Por vezes, ficava a tagarelar com os clientes, mas ela é mesmo assim.
A sua personalidade encantadora e cheia de entusiasmo fez dela uma das pessoas mais queridas do restaurante. Quase todos os clientes pediam para tirar uma foto com Emiko, e ela ficava sempre bem! Parecia mesmo contente, cheia de vida.
Contudo, reparei que, algum tempo depois de começar a trabalhar, o seu sorriso foi desaparecendo e ela parecia estar a ficar irritada.
– Oh não! Achas que a Emiko está com fome? – perguntei a um colega.
– Pois é! Deve estar…
– Metemos o pé na poça, não foi?
Emiko não comera ainda, e fora um erro crasso da nossa parte não nos apercebermos disso mais cedo.
Toda a gente fica maldisposta quando tem fome. Os bebés exprimem a sua irritação através do choro; já os adultos de barriga vazia exprimem‑na refilando. Um cérebro plenamente funcional permite‑nos controlar esse impulso e esperar, mais ou menos pacientemente, pela refeição. Mas no caso das pessoas com demência, os mecanismos cerebrais que controlam esses impulsos são menos eficazes. Para além disso, podem sentir‑se frustradas com o mais pequeno desconforto, como excesso de frio ou de calor. Ficam muito rapidamente de mau humor, e não o conseguem esconder.
O dia da inauguração do Restaurante dos Pedidos Trocados foi bastante agitado. Tínhamos uma hora marcada para abrir o restaurante; saímos do lar já com bastante pressa, mas tivemos o azar de apanhar um engarrafamento. Ficámos todos stressados, com medo de não chegar a horas e de começar mal este dia tão importante. É claro que sabíamos que os nossos residentes precisavam de comer; mas, sem tempo para preparar uma refeição ligeira, tivemos de deixar isso para mais tarde.
Chegados ao restaurante, contudo, também não tivemos tempo de o fazer; tínhamos de preparar tudo para a abertura de portas, para além de voltar a explicar ao nosso grupo porque estávamos ali (muitos haviam-se esquecido, entretanto). Não houve sequer tempo para lhes preparar um snack.

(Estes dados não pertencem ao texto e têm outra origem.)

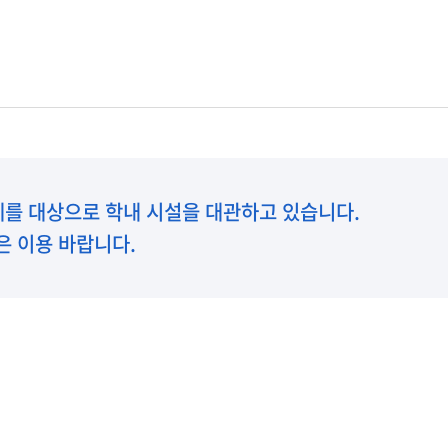
발전
발전
발전
발전
발전
체를 대상으로 학내 시설을 대관하고 있습니다.
은 이용 바랍니다.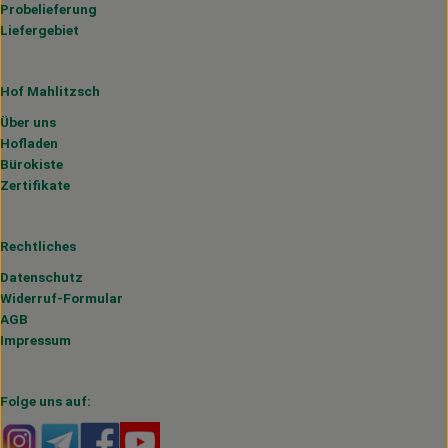
Probelieferung
Liefergebiet
Hof Mahlitzsch
Über uns
Hofladen
Bürokiste
Zertifikate
Rechtliches
Datenschutz
Widerruf-Formular
AGB
Impressum
Folge uns auf:
Externer Link zu https://www.instagram.com/hofmahlitzs
Externer Link zu https://t.me/s/hofmahlitzsch
Externer Link zu https://www.facebook.com/H
Externer Link zu https://www.youtube.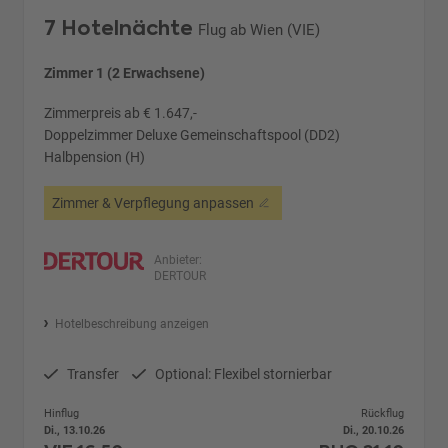
7 Hotelnächte
Flug ab Wien (VIE)
Zimmer 1 (2 Erwachsene)
Zimmerpreis ab € 1.647,-
Doppelzimmer Deluxe Gemeinschaftspool (DD2)
Halbpension (H)
Zimmer & Verpflegung anpassen
Anbieter:
DERTOUR
Hotelbeschreibung anzeigen
Transfer
Optional: Flexibel stornierbar
Hinflug
Rückflug
Di., 13.10.26
Di., 20.10.26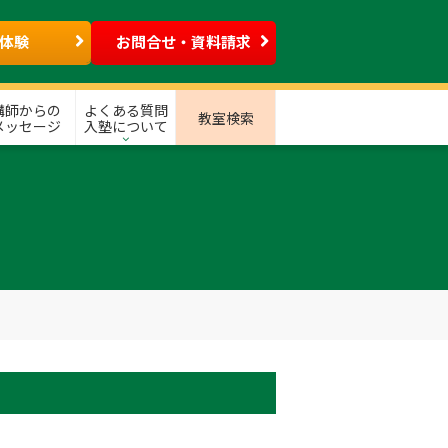
体験
お問合せ・資料請求
講師からの
よくある質問
教室検索
メッセージ
入塾について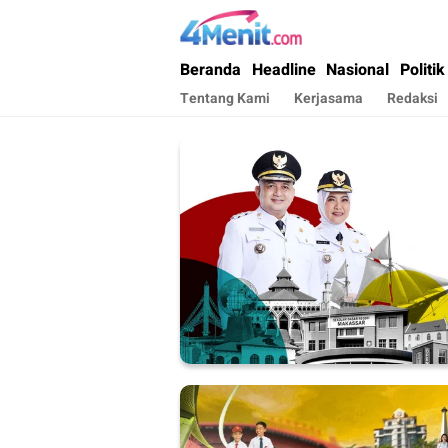
4menit.com
Mengungkap Kisah, Setiap Hari
Beranda
Headline
Nasional
Politik
Tentang Kami
Kerjasama
Redaksi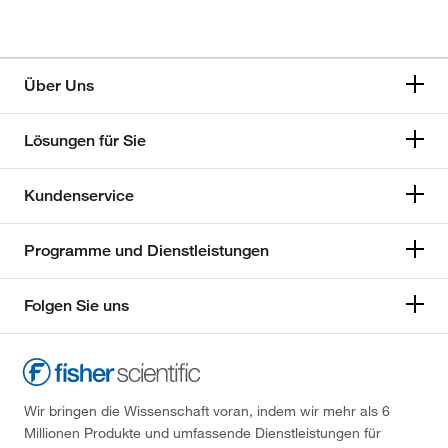
Über Uns
Lösungen für Sie
Kundenservice
Programme und Dienstleistungen
Folgen Sie uns
Wir bringen die Wissenschaft voran, indem wir mehr als 6
Millionen Produkte und umfassende Dienstleistungen für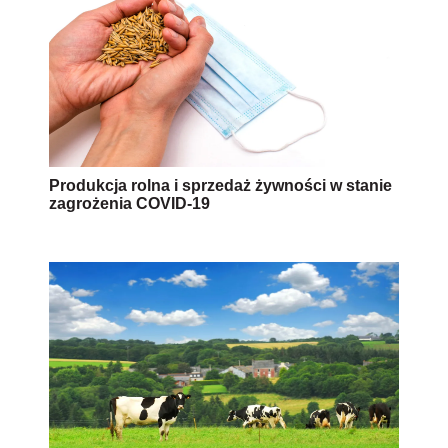
Produkcja rolna i sprzedaż żywności w stanie
zagrożenia COVID-19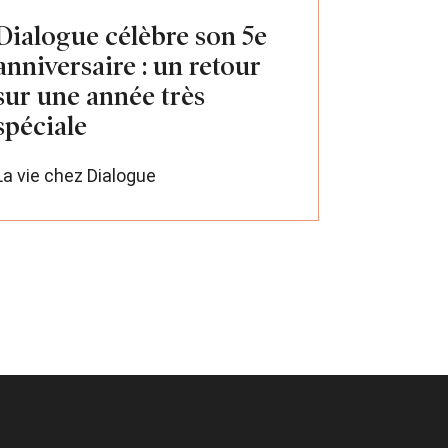
Dialogue célèbre son 5e
anniversaire : un retour
sur une année très
spéciale
La vie chez Dialogue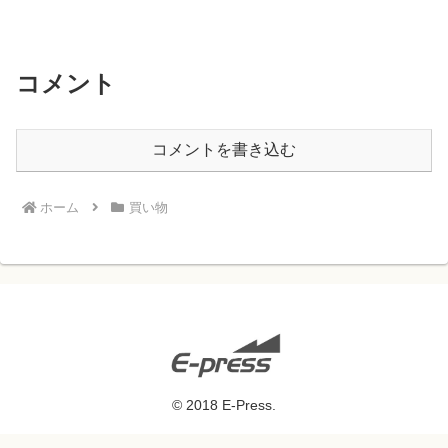
コメント
コメントを書き込む
ホーム
買い物
© 2018 E-Press.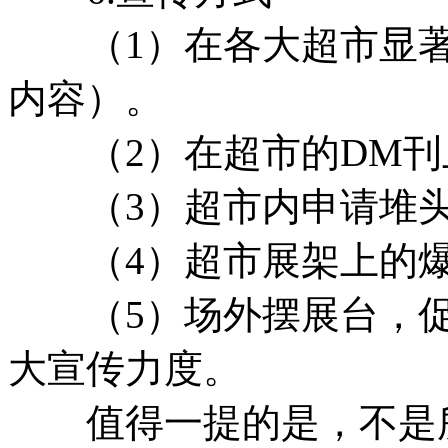
（1）在各大超市显著
内容）。
（2）在超市的DM刊
（3）超市内申请堆头
（4）超市展架上的爆
（5）场外摆展台，促
大宣传力度。
值得一提的是，不是所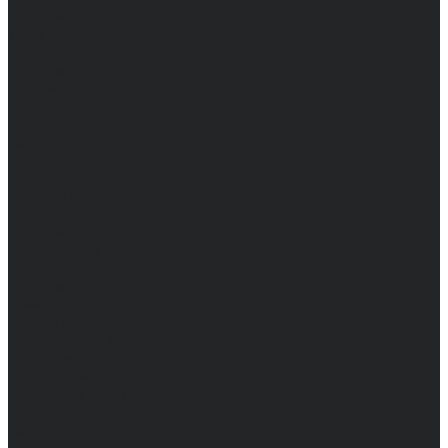
Женские
Топы
Мужские
Женские
Халаты
Мужские
Женские
Аксессуары
Мужские
Женские
Костюмы
Мужские
Женские
Распродажа
Мужские
Женские
Компания
Новости
Сертификаты и награды
Шоу-румы
Доставка и оплата
Частые вопросы
Информация
Акции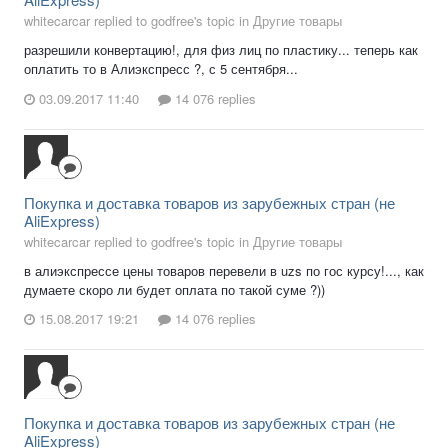
whitecarcar replied to godfree's topic in
Другие товары
разрешили конвертацию!, для физ лиц по пластику... теперь как
оплатить то в Алиэкспресс ?, с 5 сентября...
03.09.2017 11:40
14 076 replies
Покупка и доставка товаров из зарубежных стран (не
AliExpress)
whitecarcar replied to godfree's topic in
Другие товары
в алиэкспрессе цены товаров перевели в uzs по гос курсу!..., как
думаете скоро ли будет оплата по такой суме ?))
15.08.2017 19:21
14 076 replies
Покупка и доставка товаров из зарубежных стран (не
AliExpress)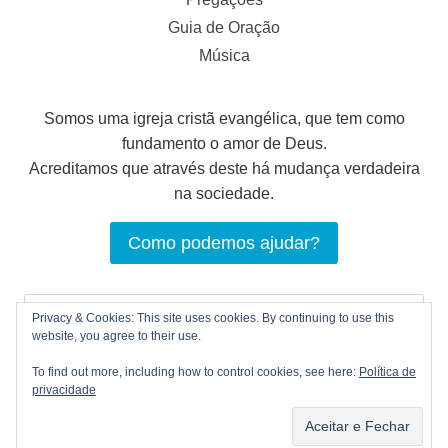
Guia de Oração
Música
Somos uma igreja cristã evangélica, que tem como
fundamento o amor de Deus.
Acreditamos que através deste há mudança verdadeira
na sociedade.
Como podemos ajudar?
Pesquisar
Privacy & Cookies: This site uses cookies. By continuing to use this
por:
website, you agree to their use.
To find out more, including how to control cookies, see here:
Política de
privacidade
© 2026 LOGOS Comunhão Cristã |
Política de
privacidade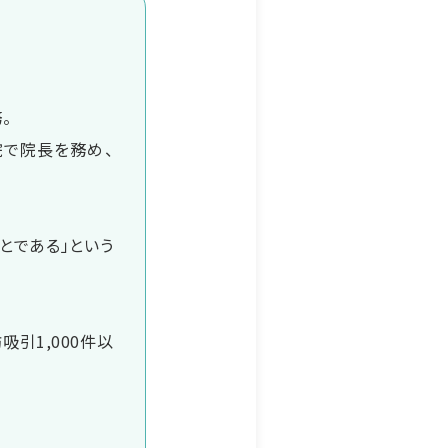
。
院で院長を務め、
とである」という
吸引1,000件以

Assim, Emiko começara a trabalhar sem ter comido. Sabíamos que era arriscado, mas não havia outra opção.
– Emiko, que tal fazer uma pausa?
Quando fiz esta sugestão, ela estava já com uma expressão muito irritada. Fomos para a sala de descanso e esperámos que lhe fosse servida a sua refeição. Quando chegou a piza, Emiko estava com tanta fome que a comeu todinha! De barriga cheia, voltou a ser a pessoa sorridente e simpática que conhecíamos.
Entretanto, chegara a hora de fechar o restaurante. Se nos tivéssemos preparado melhor, Emiko poderia ter convivido com mais pessoas e espalhado mais o seu radiante sorriso.
Ainda hoje penso nisso.
– Ontem foi um dia muito divertido, não foi, Emiko? Toda a gente gostou tanto de si…
Quando disse isto a Emiko, no dia a seguir à inauguração, ela lançou‑me um olhar perplexo. «Ah», pensei, «ela já se esqueceu, pois é».
Quando se convive com pessoas com demência, estes esquecimentos fazem parte do dia a dia. Não poderia perguntar‑lhe se ela gostaria de ter trabalhado mais, ou se quereria voltar.
Tenho pena.
Lembro‑me muito bem de Emiko nesse dia. Estava tão animada, a fazer toda a gente sorrir. Fico tão feliz por ela.
Mas, da próxima vez, comemos antes de sair!